*Supplied text:*
——

Why not try some professional sound reinforcement speakers? A couple of big "scoop" type bass bins, a big horn loaded midrange, and a compression horn tweeter, just like they use on stage, with tri-amping, might be just what you'd like.
They won't cost $30k, and might just have exactly the sound you are looking for, because that is what you used to hear at those older rock shows on stage.
It won't have anything to do with accuracy, but it sounds to me that accuracy is not what you are after. You want hard rock with ear bleeding SPL. This is exactly what professional sound reinforcement systems are designed to do.
I am not joking about this, even though it may seem like it. This type of equipment is what the bands you are listening to, rely on for their on-stage performances. If you are listening to "electronically amplified" instruments and music, and not acoustic material, this is what the stuff normally comes out of, during a performance.
I think that part of your problem, is that you are trying to use "delicate" audio equipment, that is designed for accurately reproducing acoustic and vocals naturally, to create a "rock show" environment. This is not the right application for that. Just get what they use a "rock shows" and you'll have what you are looking for.
A pair of Klipschorns and almost any 100 watt/ch. amp should provide the kind of "realistic" volume levels you're looking for, and a lot cheaper than most of the alternatives proposed...
build a oris horn speaker or buy a avantgarde ,horns sound best with rock owned a few of the speakers you listed all sound slow compared to a modern horn stear clear of the old horn designs they are no where near as good as a tactrix horn ,With my dual oris system all my old rock and punk music sounds great could never listen to them on my nonhorn systems .good luck with your quest .

——

*Assigned task 1:*
According to the speaker post, what paired with a pair of Klipschorns should provide "realistic" volume levels?
The speaker post has no connection to the rows that follow it.

——

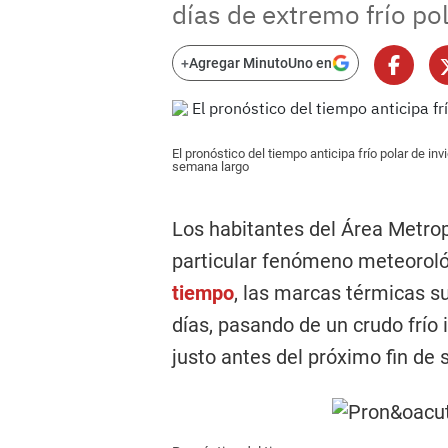
días de extremo frío pol
+
Agregar MinutoUno en
El pronóstico del tiempo anticipa frío polar de inv
semana largo
Los habitantes del Área Metrop
particular fenómeno meteoroló
tiempo
, las marcas térmicas s
días, pasando de un crudo frío 
justo antes del próximo fin de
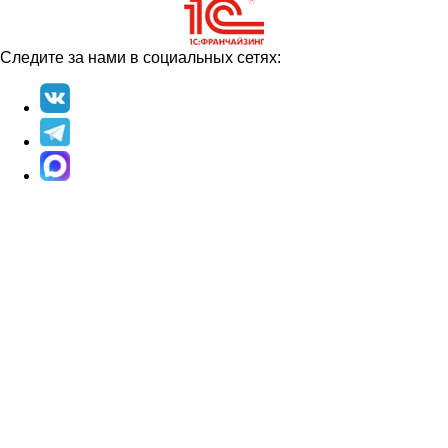
Следите за нами в социальных сетях:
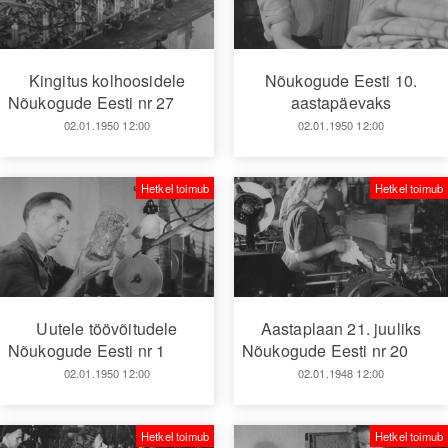
Kingitus kolhoosidele
Nõukogude Eesti 10.
Nõukogude Eesti nr 27
aastapäevaks
02.01.1950 12:00
02.01.1950 12:00
Hetkel toimub
Hetkel toimub
Uutele töövõitudele
Aastaplaan 21. juuliks
Nõukogude Eesti nr 1
Nõukogude Eesti nr 20
02.01.1950 12:00
02.01.1948 12:00
Hetkel toimub
Hetkel toimub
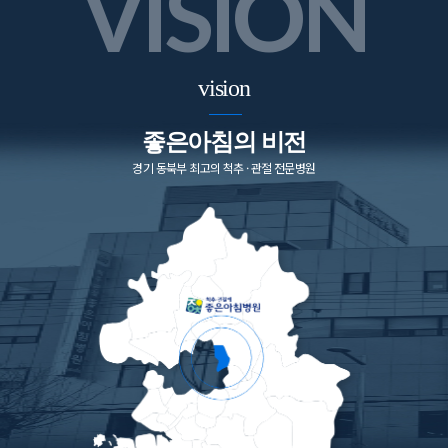
vision
좋은아침의 비전
경기 동북부 최고의 척추 · 관절 전문병원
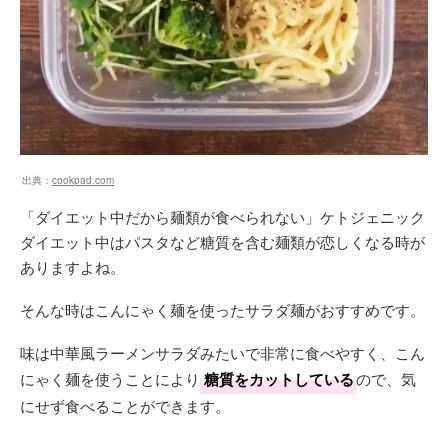
出典：
cookpad.com
「ダイエット中だから麺類が食べられない」ケトジェニック
ダイエット中はパスタなど糖質を含む麺類が恋しくなる時が
ありますよね。
そんな時はこんにゃく麺を使ったサラダ麺がおすすめです。
味は中華風ラーメンサラダみたいで非常に食べやすく、こん
にゃく麺を使うことにより
糖質をカットしている
ので、気
にせず食べることができます。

——

*Assigned task 2:*
Convert the rows into a JSON list of strings, one string per line. Begin at the line that contains "Kingitus kolhoosidele", stop after the line that contains "경기 동북부 최고의 척추 · 관절 전문병원", and leave the pictures out.

*Worked solution 1:*
Almost any 100 watt per channel amp.

*Worked solution 2:*
[
  "Kingitus kolhoosidele",
  "Nõukogude Eesti 10.",
  "Nõukogude Eesti nr 27",
  "aastapäevaks",
  "02.01.1950 12:00",
  "02.01.1950 12:00",
  "Hetkel toimub",
  "Hetkel toimub",
  "Uutele töövõitudele",
  "Aastaplaan 21. juuliks",
  "Nõukogude Eesti nr 1",
  "Nõukogude Eesti nr 20",
  "02.01.1950 12:00",
  "02.01.1948 12:00",
  "Hetkel toimub",
  "Hetkel toimub",
  "vision",
  "좋은아침의 비전",
  "경기 동북부 최고의 척추 · 관절 전문병원"
]